Across a Crowded Room is the first Richard Thompson solo album in thirteen years to be released on a major label, and by any standard other than his own it’s a very fine record, replete with rollicking rhythms, master-class guitar excursions and piercing lyrical apercus. However, longtime Thompson listeners may find that, compared to much of his past work — particularly the six superb studio albums he recorded with his ex-wife, singer Linda Thompson — Across a Crowded Room is faintly disappointing. Such are the burdens of inveterate brilliance.

For his cautious reentry into the commercial big leagues, Thompson and his producer, Joe Boyd, apparently decided to accentuate the more accessible rock & roll aspects of his art, which is fine: “You Don’t Say,” with its chunkety, damped-string rhythmic sizzle and typically off-kilter Stratocaster inventions, is a real gem, and “Little Blue Number,” a three-chord whomper fitted out with atonal flourishes and squealing krummhorn lines, is a hilarious hashing of the rock-fashion scene. And with drummer Dave Mattacks and bassist Bruce Lynch booting the crack band, the playing here, as usual, is aces.

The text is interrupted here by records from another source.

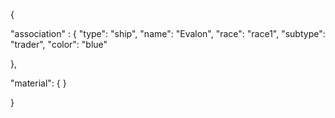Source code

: {

"association" : {
"type": "ship",
"name": "Evalon",
"race": "race1",
"subtype": "trader",
"color": "blue"

},

"material": {
}

}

But Thompson has never before seemed so far removed from the Celtic folk sources that, along with his own latter-day Sufi mysticism, lent a hardeyed, fatalistic grandeur to so much of his previous work. Here, his spiritual vision seems soured. Listeners likely to miss the vibrant vocals of the departed Linda (each time a female harmony crops up on Crowded Room, one is instantly aware that it’s Not Her) will find that Richard appears to have his former partner much on his mind — and the lyrical pictures he paints are not pretty. In “She Twists the Knife Again,” he describes a woman who “Never leaves me my dignity Makes a dunce of me in mixed companyNo bygone can be a bygone She puts the spanner in/She puts the screws on.” And at the end of the musically manic “Fire in the Engine Room,” he likens a wedding ring to “a rattlesnake wrapped around your finger One day it might wake up and sting you Here’s a toast to the bride and the groom” — unsettling words from a man who himself only recently remarried.

One wouldn’t want to read too many heavy omens into those two songs, which are laced with Thompson’s familiar bracing humor. But there’s nothing lighthearted about the ominous “Love in a Faithless Country,” in which the logistics of love are set forth in the terms of a John Le Carré spy novel (“Always move in pairs and travel light…. Always make your best moves late at night”), and the chorus recalls nothing so much as late-period Pink Floyd. Chilly stuff.

Those unfamiliar with Thompson’s work are invited to dismiss all of the above as purist nit-picking. Across a Crowded Room remains a compendium of expertly constructed songs, played and sung with real heart and recorded with an exciting, live-in-the-studio crackle. Rare is the artist from whom such excellence can come to seem a letdown.